Staat und Markt – was ist das eigentlich?
Der Staat, das sind bekanntlich wir alle. Auch wenn Politik abseits von Wahltagen in der Regel durch Politik, Verwaltung und Institutionen gemacht wird, werden wir daran zumindest in Wahlkämpfen immer wieder erinnert. Direktdemokratische Instrumente mögen in Österreich nur schwach ausgeprägt sein – aber durch das repräsentative Wahlrecht bestimmen wir alle – oder zumindest die, die an Wahlen teilnehmen –, in welche Richtung das Land geht.
Mit dem gleichen Prinzip könnte man aber auch den Markt beschreiben. Auch hier bestimmen wir alle, wo es lang geht – in diesem Fall wirklich alle, weil jeder und jede wirtschaftliche Entscheidungen trifft. Durch Angebot und Nachfrage wird nicht nur der Preis von Waren und Dienstleistungen bestimmt, sondern auch die politische Landschaft. Demonstriert die Jugend für Klimaschutz, findet das Thema Einzug in die Parteiprogramme, liegt eine fremdenfeindliche Partei in Umfragen auf Platz 1, dreht so manch andere Partei ihren Kurs in die gleiche Richtung. Was wir denken, sagen und tun, hat Einfluss auf unsere Welt. Der Markt, das sind wir alle.
Und ja, diese beiden Kategorien sind kein zwingender Widerspruch. In den meisten Politikfeldern gibt es marktbasierte Ansätze, die zwar auch staatlich in Gesetze gegossen werden, aber den Menschen mehr Freiheit lassen als z.B. Verbote. Die CO2-Steuer sorgt etwa dafür, dass weniger Emissionen ausgestoßen werden, indem sie diesen einen Preis gibt. Wer Auto fahren will, kann das weiterhin tun, hat aber eben einen Anreiz, auf nachhaltige Modelle oder öffentliche Verkehrsmittel umzusteigen.

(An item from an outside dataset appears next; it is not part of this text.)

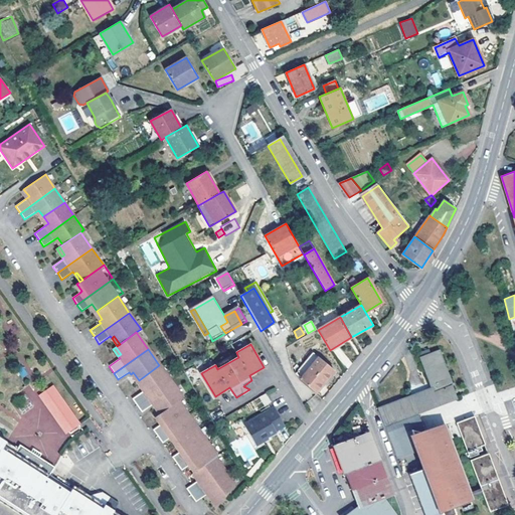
[(433,388),(378,408),(396,456),(417,448),(424,467),(409,473),(425,514),(456,514),(457,514),(454,506),(470,499),(470,498),(468,493),(447,441),(453,438),(450,428),(443,431),(431,436),(426,437),(425,433),(418,412),(457,397),(439,350),(420,356),(433,388)]
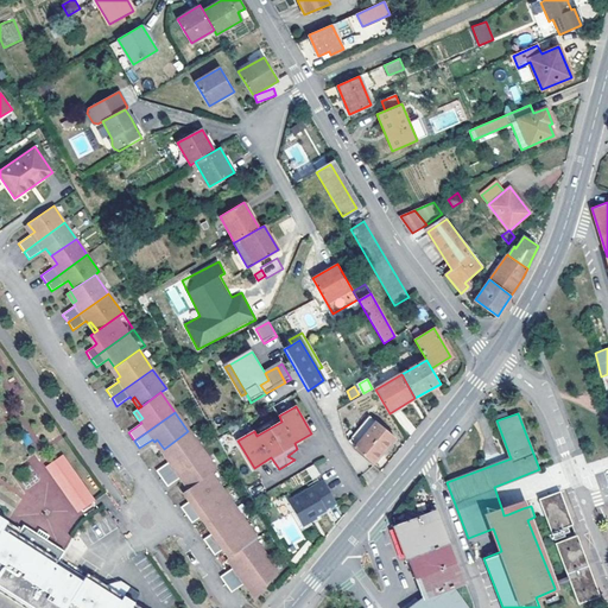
[(349,442),(355,447),(375,422),(369,417),(349,442)]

Das ist nur eines von vielen Beispielen dafür, wie „der Markt regelt“.
Warum der Markt funktioniert
Ein großer Vorteil von Märkten gegenüber der Politik: Sie sind dezentral. Anders als bei politischen Lösungen, bei denen man möglichst vollständiges Wissen braucht, funktionieren marktbasierte Lösungen dadurch, dass jeder mit seinem eigenen Wissen handelt. Es hätte den Kalten Krieg nicht gebraucht, um festzustellen, dass die Menschen selbst ihre Präferenzen besser kennen als der Staat – das war schon lange Mainstream unter Ökonomen und hat sich in der Praxis immer wieder bewahrheitet. Die Idee ist sehr einfach: Wenn wir alle mit unserem Geld machen, was wir wollen, werden sich durch Angebot und Nachfrage auch faire Preise finden. Und die sind in der Regel auch günstiger als die, die der Staat als „fair“ erachtet oder die er errechnet, wenn er das „gerechte“ Angebot-Nachfrage-Verhältnis berechnen würde.

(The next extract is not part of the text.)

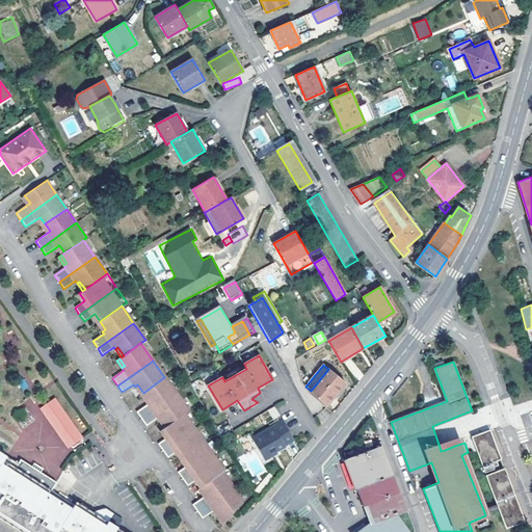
[(344,382),(328,369),(311,391),(311,392),(326,404),(344,382)]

Nicht zufällig gehen Freiheiten, die für uns mittlerweile selbstverständlich sind, vor allem mit Marktwirtschaft einher. Dass man den eigenen Wohnort oder Beruf frei wählen kann, war z.B. nicht immer und überall selbstverständlich, hat sich aber durchgesetzt, weil dadurch Wettbewerb entsteht. Wenn Menschen grundlegende Freiheiten genießen, selbst über ihr Leben entscheiden können und mit dem, was sie tun wollen, Geld machen, wächst die Wirtschaft – und zwar mehr als in Systemen, in denen man diese Freiheiten nicht hat. Und Wirtschaftswachstum bedeutet Geld, das man für notwendige Zukunftsinvestitionen wie Bildung und Forschung, aber auch für einen starken Sozialstaat braucht.

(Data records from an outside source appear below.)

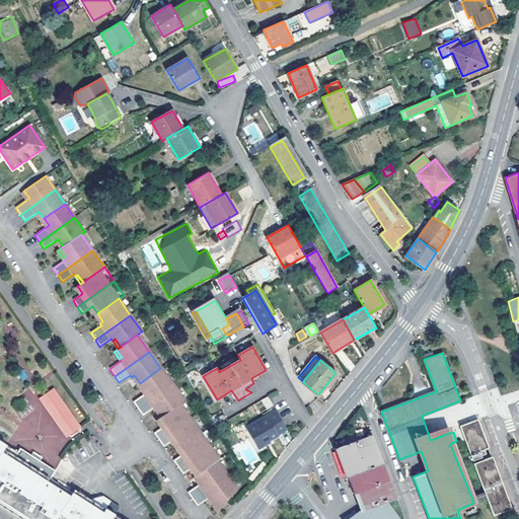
[(144,394),(133,402),(138,409),(172,384),(160,368),(140,383),(145,390),(142,392),(144,394)]
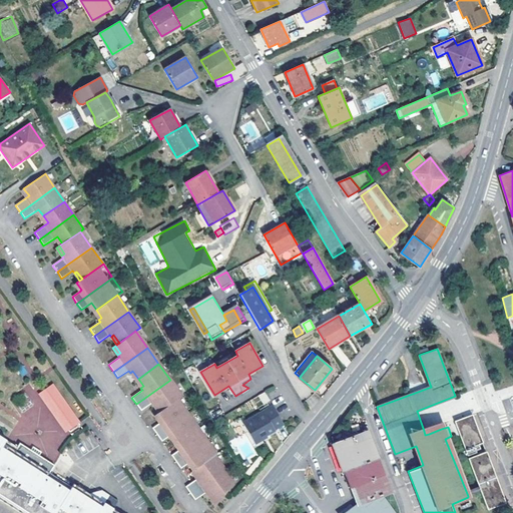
[(170,380),(136,404),(140,411),(151,403),(153,405),(155,404),(161,411),(181,397),(170,380)]
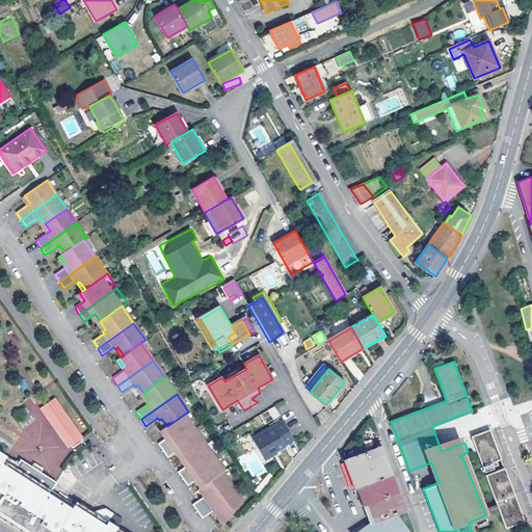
[(68,450),(84,440),(56,397),(40,407),(68,450)]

Was Märkte dem Staat außerdem voraus haben? Machtmissbrauch durch Korruption und Freunderlwirtschaft wird schwieriger. Während staatliche Stellen sich durch die Politik rekrutieren – gerade in Österreich wissen wir, was Postenschacher bedeutet –, könnte sich kein privates Unternehmen erlauben, nicht die Besten für ihre Jobs anzuheuern. Parteigünstlinge und Menschen, die bei anderen einen Gefallen guthaben, mögen in der Politik aufsteigen, sind dadurch aber nicht immer die fachlich korrekten Besetzungen für eine Stelle. In einem fairen Markt haben alle die gleichen Chancen, unabhängig davon, in welche Familie man geboren wurde oder wen man sonst so kennt.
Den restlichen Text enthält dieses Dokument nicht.